Le Roi de Gaunes échangea un regard avec son frère. Il hésitait entre deux réactions : hurler sur le jeune prince ou ne rien dire et laisser le Roi Ban le faire. Il opta finalement pour la deuxième option.
- Je suis désolé, mon frère, s'excusa le Roi de Bénoïc. Il n'a pas l'habitude de voir des gens. Lancelot, sors de table, s'il te plaît. Tu pourras faire connaissance avec Bohort, comme ça.
- Et ne sois pas trop gentil avec lui, mon fils ne le mérite pas, ajouta le Roi de Gaunes.
Lancelot acquiesça et s'en alla rapidement. Il s'était fait renvoyer de table, mais au moins, il avait pu remettre son oncle à sa place. Au moins, il avait pu régler une injustice, et cette seule pensée le fit sourire.
Il était à peine sorti de la salle à manger quand il entendit des sanglots. Son sourire s'effaça et il suivit les pleurs pour retrouver son cousin recroquevillé dans un coin près de la salle à manger. Des larmes dévalaient ses joues et ses yeux étaient rouges d'avoir pleuré.
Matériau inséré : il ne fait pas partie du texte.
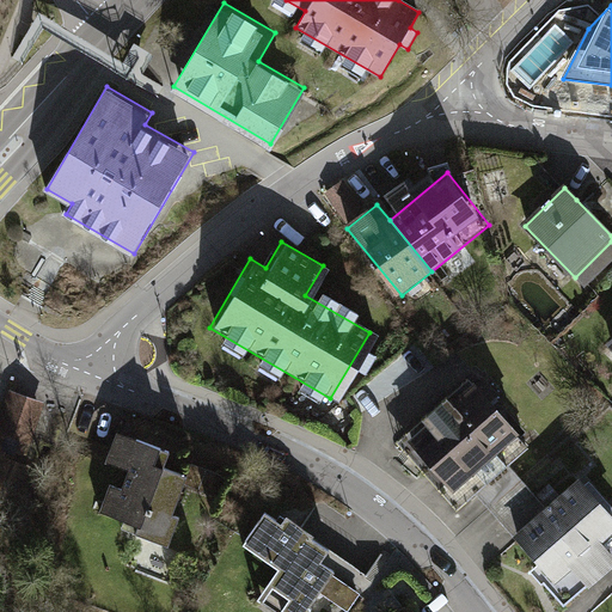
[(519,438),(471,381),(399,441),(447,497),(473,476),(519,438)]
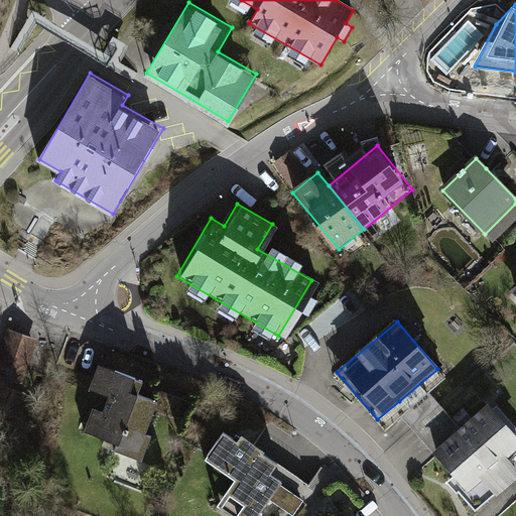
[(36,339),(8,330),(0,354),(0,376),(0,377),(0,378),(0,409),(20,416),(34,370),(27,368),(36,339)]
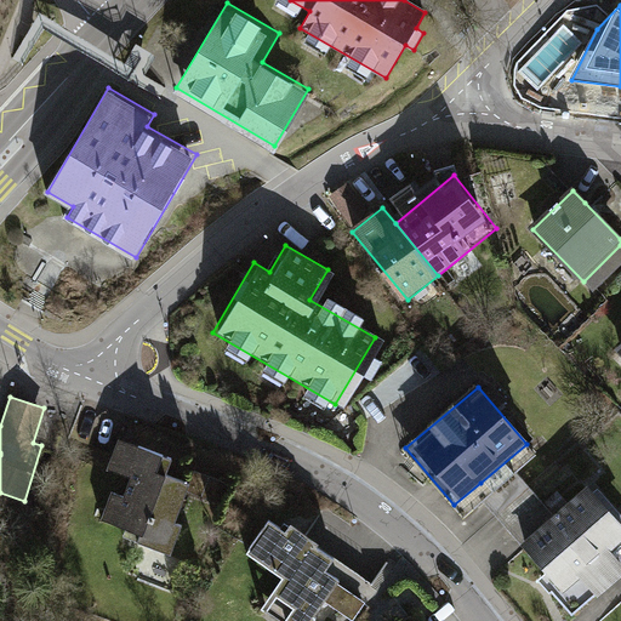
[(172,451),(124,436),(115,461),(140,469),(120,525),(177,545),(188,514),(177,511),(191,473),(167,466),(172,451)]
Quand il vit Lancelot approcher, il se leva vivement et essuya ses larmes avec sa manche.
- Toi aussi, tu t'es fait virer ? demanda Bohort.
- Ouais, j'ai dit à ton père que Lionel avait menti et ils m'ont dit de me barrer, expliqua Lancelot en haussant les épaules.
- Mais pourquoi t'as fait ça ? demanda Bohort en penchant la tête sur le coté en signe d'incompréhension.
- J'aime pas l'injustice, ça m'énerve.
- Merci ! Comment je peux te remercier ?
Ses yeux s'éclairèrent et son regard plein d'espoir fit ressentir à Lancelot une certaine tendresse pour son cousin. Il avait l'air inoffensif et n'avait pas l'air d'avoir été envoyé par le Roi et la Reine de Bénoïc pour empêcher Lancelot de rester seul.
- Euh... je veux que tu me promette que tu te laissera pas arnaquer pour mes parents, annonça Lancelot. Ils veulent absolument que je me fasse des amis, et moi, je veux pouvoir décider avec qui je vais être ami ou pas.
- Oui ! Tout ce que tu veux ! Ça m'a déjà fait bizarre que tu m'adresse la parole, alors je ferais tout ce que tu me demande ! s'exclama Bohort.
Il avait l'air vraiment sincère. Il semblait plutôt gentil. Lancelot ne songea même pas à se servir de lui pour lui faire faire n'importe quoi, comme aurait pu le faire quelqu'un d'autre.
Ni l'un ni l'autre ne le savait, mais ce jour là avait débuté une grande amitié, qui aboutirai à un grand destin.